My G6 indicates 906! My weekly water change is due tomorrow and I expect going from last weeks water change it will drop to around 730 ish.

I'm a bit confused here, can anyone advise or shed some light


----------



## Iain Sutherland (13 Sep 2012)

Your G6 is telling you the Electric Conductivity not the TDS gary, while i believe they are closely related (and may even have a conversion??)  they read differently.  My G6 used to show 650 after WC and 750-800 by the end of the week which in TDS terms was 200-250 beginning of week and 350 ish by the end of the week if i believe the G6 and TDS pen and remember correctly (g6 is gone now)

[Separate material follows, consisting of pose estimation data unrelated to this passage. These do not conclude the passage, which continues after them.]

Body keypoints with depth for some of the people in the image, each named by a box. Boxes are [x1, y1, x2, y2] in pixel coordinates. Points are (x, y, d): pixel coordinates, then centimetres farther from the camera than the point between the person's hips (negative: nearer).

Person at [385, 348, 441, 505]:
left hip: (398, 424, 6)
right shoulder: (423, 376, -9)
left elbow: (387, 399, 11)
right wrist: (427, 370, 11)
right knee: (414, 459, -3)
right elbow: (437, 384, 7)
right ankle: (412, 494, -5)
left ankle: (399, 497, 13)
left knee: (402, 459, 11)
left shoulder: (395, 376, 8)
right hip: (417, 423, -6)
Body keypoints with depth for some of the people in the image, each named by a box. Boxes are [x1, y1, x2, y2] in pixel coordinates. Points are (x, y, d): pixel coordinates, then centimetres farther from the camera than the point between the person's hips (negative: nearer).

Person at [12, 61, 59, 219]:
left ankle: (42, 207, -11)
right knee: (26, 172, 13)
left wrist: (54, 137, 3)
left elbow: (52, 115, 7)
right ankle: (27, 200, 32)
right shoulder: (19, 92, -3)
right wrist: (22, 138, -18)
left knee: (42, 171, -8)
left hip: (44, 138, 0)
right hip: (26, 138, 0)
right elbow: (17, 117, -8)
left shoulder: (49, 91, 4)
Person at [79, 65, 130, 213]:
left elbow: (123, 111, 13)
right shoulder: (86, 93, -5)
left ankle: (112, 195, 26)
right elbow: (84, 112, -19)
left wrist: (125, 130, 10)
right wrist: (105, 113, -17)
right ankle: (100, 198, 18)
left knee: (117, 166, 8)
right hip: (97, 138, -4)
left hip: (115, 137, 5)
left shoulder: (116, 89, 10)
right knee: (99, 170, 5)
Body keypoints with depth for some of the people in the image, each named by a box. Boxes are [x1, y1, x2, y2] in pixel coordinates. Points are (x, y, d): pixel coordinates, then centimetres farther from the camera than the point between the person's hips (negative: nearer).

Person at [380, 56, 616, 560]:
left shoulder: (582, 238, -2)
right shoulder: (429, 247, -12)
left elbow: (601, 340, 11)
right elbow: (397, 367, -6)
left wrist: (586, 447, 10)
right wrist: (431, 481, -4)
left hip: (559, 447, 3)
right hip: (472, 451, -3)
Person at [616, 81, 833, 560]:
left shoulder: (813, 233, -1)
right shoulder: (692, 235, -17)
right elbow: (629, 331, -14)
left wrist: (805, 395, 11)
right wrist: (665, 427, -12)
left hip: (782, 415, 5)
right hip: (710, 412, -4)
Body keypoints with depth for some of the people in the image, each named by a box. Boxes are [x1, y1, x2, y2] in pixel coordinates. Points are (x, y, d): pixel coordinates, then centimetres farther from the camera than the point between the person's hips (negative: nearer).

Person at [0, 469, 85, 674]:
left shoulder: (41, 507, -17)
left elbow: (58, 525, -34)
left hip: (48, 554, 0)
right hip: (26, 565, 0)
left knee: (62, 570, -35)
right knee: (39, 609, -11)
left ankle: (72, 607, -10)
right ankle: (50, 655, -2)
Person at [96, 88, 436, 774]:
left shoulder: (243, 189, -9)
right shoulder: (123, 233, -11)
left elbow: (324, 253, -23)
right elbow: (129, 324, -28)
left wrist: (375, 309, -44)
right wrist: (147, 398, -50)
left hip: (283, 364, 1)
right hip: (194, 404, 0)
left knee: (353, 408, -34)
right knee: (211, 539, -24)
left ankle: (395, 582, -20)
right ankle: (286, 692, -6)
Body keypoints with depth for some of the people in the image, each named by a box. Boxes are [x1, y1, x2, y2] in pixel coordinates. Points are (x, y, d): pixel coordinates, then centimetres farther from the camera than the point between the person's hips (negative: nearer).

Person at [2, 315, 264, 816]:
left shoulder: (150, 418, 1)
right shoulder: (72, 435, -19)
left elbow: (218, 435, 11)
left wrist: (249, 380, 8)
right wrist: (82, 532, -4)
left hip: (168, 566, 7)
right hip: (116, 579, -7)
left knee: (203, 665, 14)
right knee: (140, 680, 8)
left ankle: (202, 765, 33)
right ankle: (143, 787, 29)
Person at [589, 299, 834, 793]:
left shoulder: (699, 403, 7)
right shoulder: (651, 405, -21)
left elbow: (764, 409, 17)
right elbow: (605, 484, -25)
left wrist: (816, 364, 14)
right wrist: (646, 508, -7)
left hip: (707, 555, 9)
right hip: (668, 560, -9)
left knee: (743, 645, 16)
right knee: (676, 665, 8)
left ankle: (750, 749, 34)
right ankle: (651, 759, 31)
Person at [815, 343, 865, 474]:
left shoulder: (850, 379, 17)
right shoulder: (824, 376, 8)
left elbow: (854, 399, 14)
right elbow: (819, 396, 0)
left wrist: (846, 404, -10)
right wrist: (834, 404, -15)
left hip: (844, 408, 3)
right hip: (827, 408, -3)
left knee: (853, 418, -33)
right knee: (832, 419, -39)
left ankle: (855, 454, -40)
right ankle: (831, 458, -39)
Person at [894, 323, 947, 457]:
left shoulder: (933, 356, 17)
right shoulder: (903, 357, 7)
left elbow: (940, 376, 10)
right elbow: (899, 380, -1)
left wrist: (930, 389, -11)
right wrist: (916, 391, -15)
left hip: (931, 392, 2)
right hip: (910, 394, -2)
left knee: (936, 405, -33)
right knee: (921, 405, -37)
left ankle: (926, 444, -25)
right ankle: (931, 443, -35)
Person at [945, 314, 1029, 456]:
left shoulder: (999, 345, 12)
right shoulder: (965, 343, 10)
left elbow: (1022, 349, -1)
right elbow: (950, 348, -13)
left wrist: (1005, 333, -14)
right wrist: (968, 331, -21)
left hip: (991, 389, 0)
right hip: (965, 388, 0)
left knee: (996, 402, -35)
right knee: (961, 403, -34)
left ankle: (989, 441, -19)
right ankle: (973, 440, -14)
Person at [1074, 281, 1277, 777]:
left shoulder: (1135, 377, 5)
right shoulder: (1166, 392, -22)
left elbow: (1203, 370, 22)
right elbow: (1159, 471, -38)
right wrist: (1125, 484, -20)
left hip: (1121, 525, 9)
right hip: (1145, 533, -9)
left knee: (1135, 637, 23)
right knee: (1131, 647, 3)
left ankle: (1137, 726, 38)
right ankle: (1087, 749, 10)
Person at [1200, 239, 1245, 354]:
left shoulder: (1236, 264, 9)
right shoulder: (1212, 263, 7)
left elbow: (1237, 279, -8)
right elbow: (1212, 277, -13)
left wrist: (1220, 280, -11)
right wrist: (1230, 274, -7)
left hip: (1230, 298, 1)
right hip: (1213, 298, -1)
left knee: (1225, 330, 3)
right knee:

Cue an expert with the science....


----------



## Iain Sutherland (13 Sep 2012)

some info here
http://www.firstrays.com/tds_and_ec.htm


----------



## Ady34 (13 Sep 2012)

Yeah as said above g6 measures conductivity and TDS is a measurement of the total dissolved solids. My g6 used to read 500+ by the end of the week but TDS measured by my TDS pen was less than 250 ppm. I tended to ignore my g6 as a reading more use it to see if it changed unusually. Depending on why you need to know I'd opt for a TDS pen.
Cheerio
Ady


----------



## viktorlantos (13 Sep 2012)

If you go with soft water i would target 120 on tds. With a bit colder water around 21-24 celsius you will see brilliant health on plants


----------



## Gary Nelson (14 Sep 2012)

Cheers for the info guys, I think I'm understanding this a bit more now


----------



## ceg4048 (15 Sep 2012)

Gary Nelson said:
			
		

> This maybe a silly question, but what should be the ideal TDS readings in a planted tank? If there is such a thing as a general good reading?
> 
> My G6 indicates 906! My weekly water change is due tomorrow and I expect going from last weeks water change it will drop to around 730 ish.
> 
> I'm a bit confused here, can anyone advise or shed some light


I've never seen any correlation between TDS and plant health. There is a small number of species that do best in low alkalinity, such as R. macandra and Tonina, but TDS/Conductivity are measurements best ignored from a plant health perspective. Concentrate more on CO2/flow distribution and nutrition. Conductivity readings are mostly irrelevant.

Cheers,


----------